Probably the only time it’s appropriate to make a payment to a Bitcoin scammer is when you have to in order to unlock something locked down by ransomware.
Cryptocurrency is a convenient tool for scammers, but it may not be the perfect one. After all, things like Bitcoin are far from anonymous. Companies such as Chainalysis can track the movement of funds, and ultimately identify a crypto user who is using certain types of cryptocurrency.
Other cryptos, like Monero, are harder to trace. It takes a monumental effort to trace a single Monero transaction, while it takes little effort at all to trace hundreds of BTC transactions.
To date, though, that is simply the nature of the blockchain; to be pseudonymous and transparent. Other renditions, like Monero, have taken a different approach, requiring keys even to access basic information about a user or transaction.
Requiring such keys puts a fundamental, perhaps reasonable, limit on the number of people who can see a given transaction. This ultimately prevents blockchain tracking a la companies like Chainalysis.

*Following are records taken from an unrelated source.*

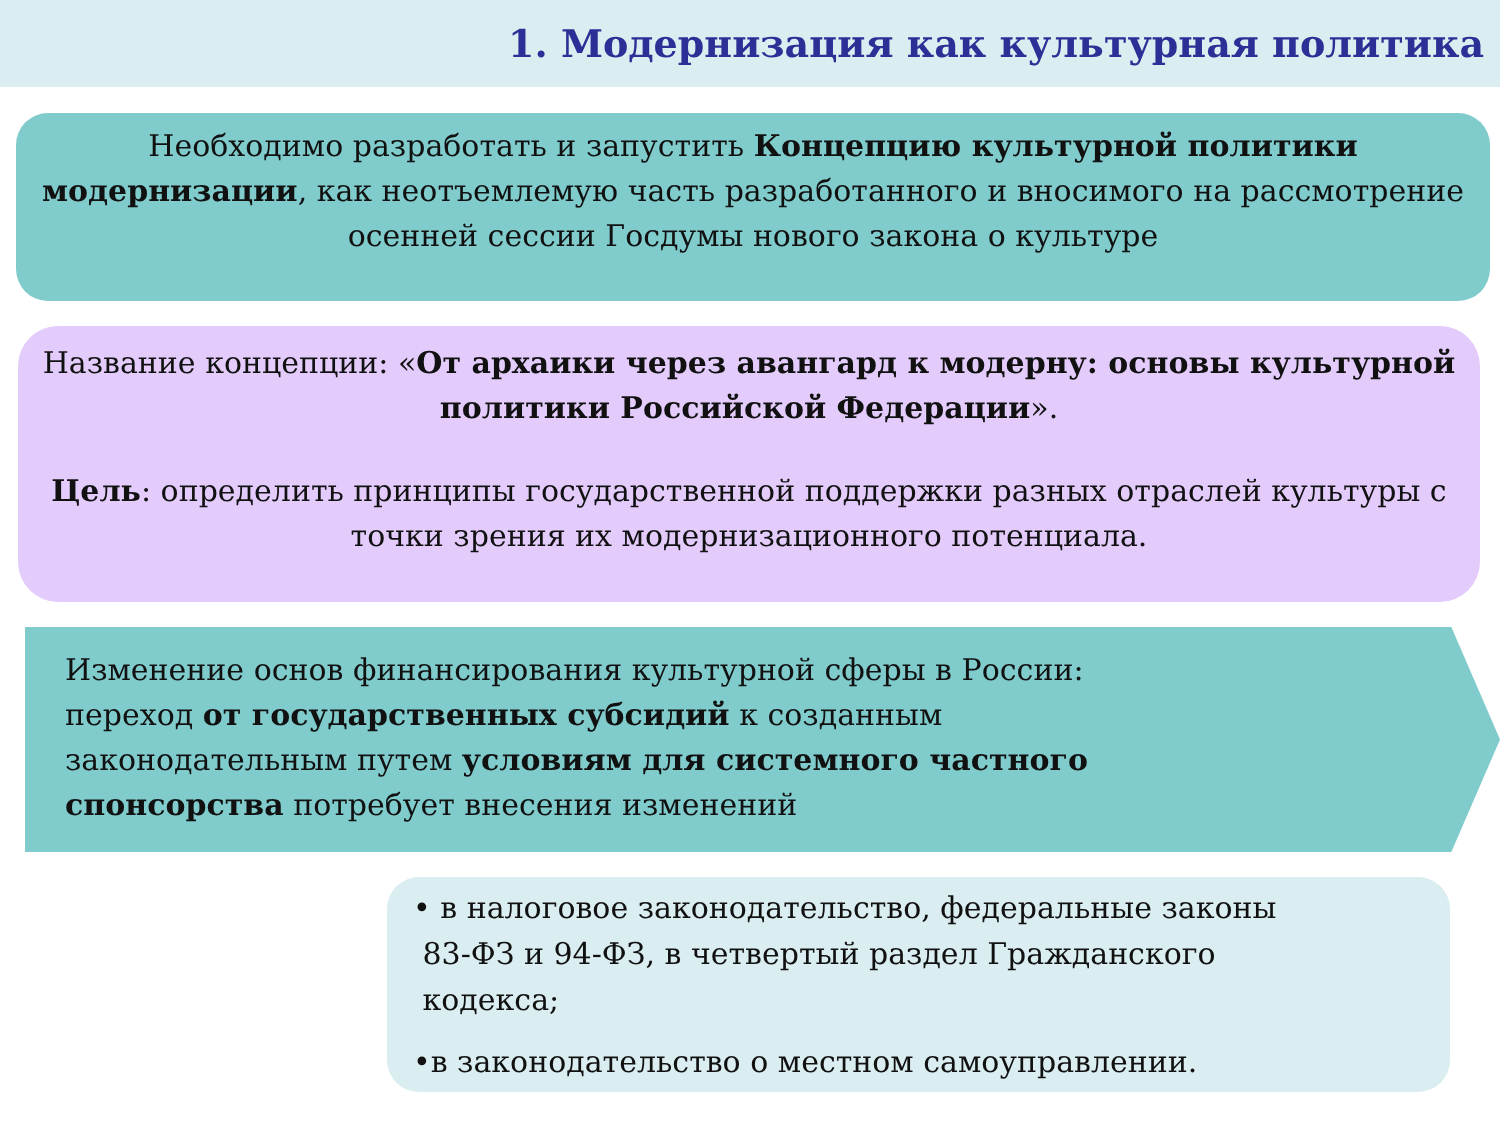1. Модернизация как культурная политика
Необходимо разработать и запустить Концепцию культурной политики модернизации, как неотъемлемую часть разработанного и вносимого на рассмотрение осенней сессии Госдумы нового закона о культуре
Название концепции: «От архаики через авангард к модерну: основы культурной политики Российской Федерации».
Цель: определить принципы государственной поддержки разных отраслей культуры с точки зрения их модернизационного потенциала.
Изменение основ финансирования культурной сферы в России:
переход от государственных субсидий к созданным
законодательным путем условиям для системного частного
спонсорства потребует внесения изменений
• в налоговое законодательство, федеральные законы
83-ФЗ и 94-ФЗ, в четвертый раздел Гражданского
кодекса;
•в законодательство о местном самоуправлении.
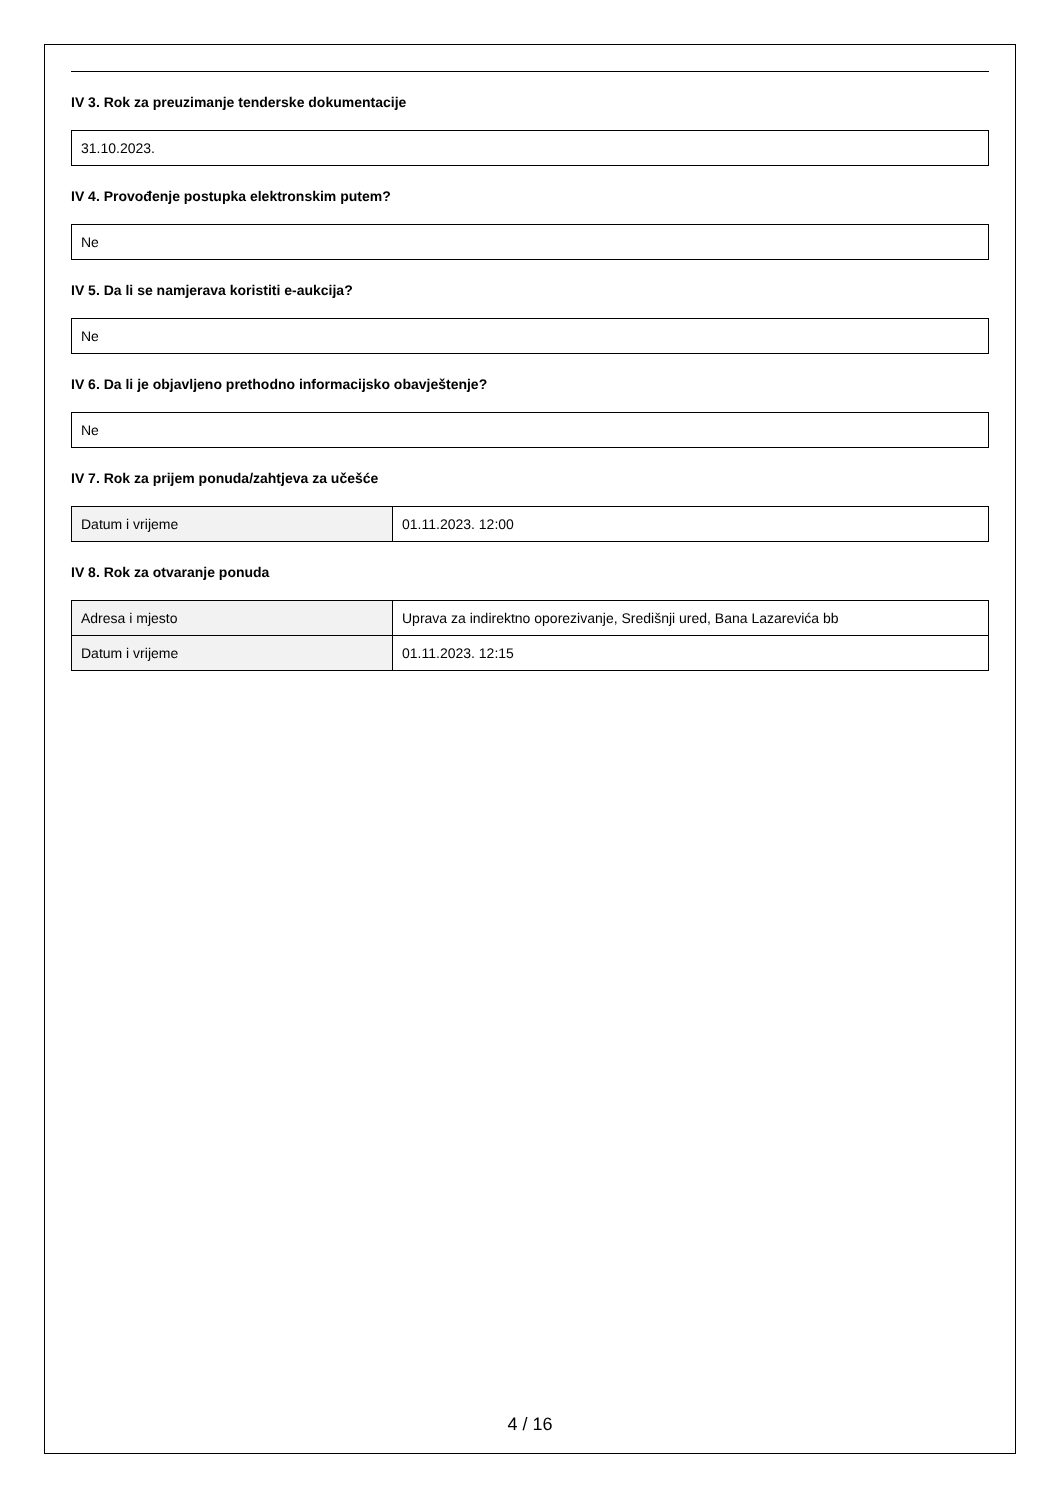IV 3. Rok za preuzimanje tenderske dokumentacije
31.10.2023.
IV 4. Provođenje postupka elektronskim putem?
Ne
IV 5. Da li se namjerava koristiti e-aukcija?
Ne
IV 6. Da li je objavljeno prethodno informacijsko obavještenje?
Ne
IV 7. Rok za prijem ponuda/zahtjeva za učešće
| Datum i vrijeme | 01.11.2023. 12:00 |
IV 8. Rok za otvaranje ponuda
| Adresa i mjesto | Uprava za indirektno oporezivanje, Središnji ured, Bana Lazarevića bb |
| Datum i vrijeme | 01.11.2023. 12:15 |
4 / 16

Monero, of course, was doing this before that company even came to exist.
So, why don’t scammers demand cryptos like Monero instead? It would seem to be the smart move, but ultimately it’s easier to direct victims to acquire Bitcoin.
There are numerous ways a normal person can buy Bitcoin these days. The scammer merely has to tell the victim how much, and where, to buy the BTC. This is not the same with things like Monero, where it may not be as immediately obvious how to buy the cryptocurrency. For lack of a better answer, scammers prefer Bitcoin because it’s simpler for their victims.